WRITTEN TASK:
From the line containing "Ftpd::DiskFileSystem for what" onward, every line of the entries is to be set down exactly, the last line included.

Dataset entries:

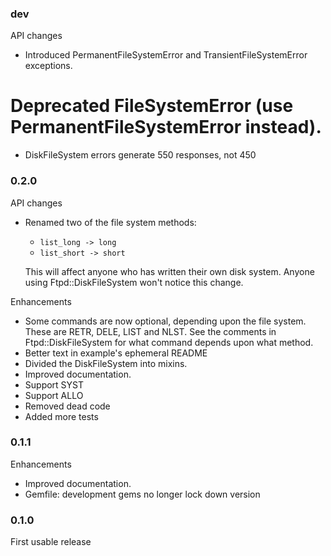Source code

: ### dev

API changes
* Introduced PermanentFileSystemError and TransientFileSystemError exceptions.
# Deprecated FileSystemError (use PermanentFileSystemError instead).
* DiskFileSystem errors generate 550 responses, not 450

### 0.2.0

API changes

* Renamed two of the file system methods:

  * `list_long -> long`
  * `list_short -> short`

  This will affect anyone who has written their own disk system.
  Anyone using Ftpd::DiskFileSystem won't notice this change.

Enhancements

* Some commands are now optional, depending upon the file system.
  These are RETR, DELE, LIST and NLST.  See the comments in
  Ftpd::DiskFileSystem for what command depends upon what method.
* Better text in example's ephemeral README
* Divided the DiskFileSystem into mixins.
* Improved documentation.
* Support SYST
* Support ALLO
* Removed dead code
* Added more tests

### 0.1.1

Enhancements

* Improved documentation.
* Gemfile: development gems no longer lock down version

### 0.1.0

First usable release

RESULT OF THIS TASK:
  Ftpd::DiskFileSystem for what command depends upon what method.
* Better text in example's ephemeral README
* Divided the DiskFileSystem into mixins.
* Improved documentation.
* Support SYST
* Support ALLO
* Removed dead code
* Added more tests

### 0.1.1

Enhancements

* Improved documentation.
* Gemfile: development gems no longer lock down version

### 0.1.0

First usable release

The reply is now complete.